Greek Life Is Not as Bad as You Think

Alexis Gaskin, Staff Writer

Here at St. John’s, you can’t go too far without seeing someone wearing Greek letters. Greek life is very prominent on campus, and with over 29 sororities and fraternities, it leaves a lasting impression on the University.
Greek organizations have always been a topic of discussion in the form of scandal and hate. In the media and movies, fraternities are usually connected with hazing and date raping at college parties, while sororities are connected with stereotypes of skinny blonde girls with low IQs.
I think this analysis of Greek life is a gross misconception of what it truly is: A brotherhood and sisterhood of like-minded people who want to be a part of something bigger. Greek life has been around for a very long time and the traditions and lessons that these members learn offer them an arsenal of networking opportunities with pasty members of the organization.
I am not a member of any Greek life organization, but having several friends here at St. John’s and at other universities that are, I can see that Greek life is changing into something more than the stereotypes that they used to hold.

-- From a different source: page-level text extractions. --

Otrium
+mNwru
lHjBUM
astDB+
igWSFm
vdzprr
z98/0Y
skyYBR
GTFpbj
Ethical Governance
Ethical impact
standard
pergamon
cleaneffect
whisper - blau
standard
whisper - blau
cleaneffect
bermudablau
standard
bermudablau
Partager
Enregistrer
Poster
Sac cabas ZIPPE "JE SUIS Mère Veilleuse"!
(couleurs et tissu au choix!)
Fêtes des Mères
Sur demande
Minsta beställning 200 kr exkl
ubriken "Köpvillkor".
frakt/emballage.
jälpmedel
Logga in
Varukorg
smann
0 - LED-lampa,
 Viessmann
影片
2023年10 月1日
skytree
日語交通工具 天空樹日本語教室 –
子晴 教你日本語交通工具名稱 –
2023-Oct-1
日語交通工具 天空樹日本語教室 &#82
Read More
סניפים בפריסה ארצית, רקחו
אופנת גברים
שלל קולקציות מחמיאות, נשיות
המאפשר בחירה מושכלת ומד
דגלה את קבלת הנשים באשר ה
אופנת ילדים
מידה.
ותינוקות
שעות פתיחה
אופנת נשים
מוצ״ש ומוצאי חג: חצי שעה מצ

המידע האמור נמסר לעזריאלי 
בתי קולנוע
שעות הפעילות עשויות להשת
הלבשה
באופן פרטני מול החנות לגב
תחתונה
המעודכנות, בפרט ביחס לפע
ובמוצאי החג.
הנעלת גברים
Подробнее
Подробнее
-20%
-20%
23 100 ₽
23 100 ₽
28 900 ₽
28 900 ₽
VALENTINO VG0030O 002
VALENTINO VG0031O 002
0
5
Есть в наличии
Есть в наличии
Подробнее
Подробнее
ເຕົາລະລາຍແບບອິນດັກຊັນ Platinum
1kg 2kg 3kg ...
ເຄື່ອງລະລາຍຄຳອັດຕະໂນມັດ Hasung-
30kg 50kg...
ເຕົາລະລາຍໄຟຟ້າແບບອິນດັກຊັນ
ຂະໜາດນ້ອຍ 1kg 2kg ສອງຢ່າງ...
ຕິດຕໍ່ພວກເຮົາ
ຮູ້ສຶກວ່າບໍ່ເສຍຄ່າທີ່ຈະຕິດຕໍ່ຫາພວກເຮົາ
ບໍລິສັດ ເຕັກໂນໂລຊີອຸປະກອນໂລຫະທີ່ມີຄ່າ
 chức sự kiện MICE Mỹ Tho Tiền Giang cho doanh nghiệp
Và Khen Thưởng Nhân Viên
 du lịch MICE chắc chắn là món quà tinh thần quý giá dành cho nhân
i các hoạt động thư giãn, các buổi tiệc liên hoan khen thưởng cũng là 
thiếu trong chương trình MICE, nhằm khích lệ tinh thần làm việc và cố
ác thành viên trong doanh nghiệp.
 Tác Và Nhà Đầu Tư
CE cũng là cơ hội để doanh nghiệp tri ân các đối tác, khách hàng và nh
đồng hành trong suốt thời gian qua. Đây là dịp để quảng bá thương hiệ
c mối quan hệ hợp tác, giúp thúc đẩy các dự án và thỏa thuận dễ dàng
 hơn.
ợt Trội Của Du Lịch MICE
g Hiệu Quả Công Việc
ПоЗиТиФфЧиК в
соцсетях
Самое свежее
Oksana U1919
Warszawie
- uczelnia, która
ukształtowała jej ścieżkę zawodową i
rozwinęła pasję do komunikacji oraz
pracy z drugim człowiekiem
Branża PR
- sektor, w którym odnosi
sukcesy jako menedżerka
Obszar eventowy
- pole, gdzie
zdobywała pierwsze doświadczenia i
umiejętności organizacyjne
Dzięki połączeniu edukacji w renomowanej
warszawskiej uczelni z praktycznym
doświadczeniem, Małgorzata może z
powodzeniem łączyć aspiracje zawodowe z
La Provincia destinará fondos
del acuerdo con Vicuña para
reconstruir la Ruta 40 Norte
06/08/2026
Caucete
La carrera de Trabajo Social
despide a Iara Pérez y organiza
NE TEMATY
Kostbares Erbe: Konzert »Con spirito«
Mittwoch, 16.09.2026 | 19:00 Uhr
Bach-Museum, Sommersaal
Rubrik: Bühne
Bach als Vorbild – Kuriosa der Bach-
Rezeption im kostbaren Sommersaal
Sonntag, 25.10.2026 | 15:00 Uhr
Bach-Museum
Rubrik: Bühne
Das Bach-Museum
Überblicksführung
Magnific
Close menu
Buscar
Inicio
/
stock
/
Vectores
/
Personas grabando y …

Here on campus, we have the Greek life organizations that you typically think of in the form of Panhellenic (sorority) and Interfraternal (fraternity), but there is also the MultiCultural Greek Alliance, which are Greek organizations that focus on the empowerment of different ethnicities. Such sororities and fraternities include the sorority Alpha Kappa Alpha and the fraternity Lambda Upsilon Lambda.
The diversity on campus is reflected in these Greek organizations. In the past, organizations have had an issue with inclusivity by following the standards of all white members — but in the recent years diversity has increased greatly.
Greek life isn’t for everyone, though, and when discussing with some of my friends about it — some who are members and some who are not — they have a lot to say. The overstanding agreement is that it’s a lot of work.
In the majority of the rushing and pledging processes, it can take up to six weeks. In that long and rigorous process, they have to learn secrets, practice for their tests and unite with fellow future sisters or brothers.
I honestly think that this is a respectful process, as it is put in place to weed out the weak and those who aren’t truly committed. All Greek organizations do it, no matter the type. While it’s a lot of hard work, it has an amazing payoff. One of which is lasting friendships with people you may not have gotten a chance to know.
Before I came to St. John’s, I used to think joining a sorority was stupid and that it was just paying for your friends, since you have to pay dues every semester for membership in the Greek organization.
After coming here and meeting many members that are a part of Greek life, I realized I was wrong.
The reason you go through a long process of rushing and pledging is to make sure that the people you’re surrounded by are people you respect and want to be around. Greek life has a bad reputation, but the organizations in St. John’s break those stereotypes.
From the attention they pay to philanthropy to the inclusion of different people of all races, sizes and sexual orientations, they are creating a new image and positive appearance on campus and their members.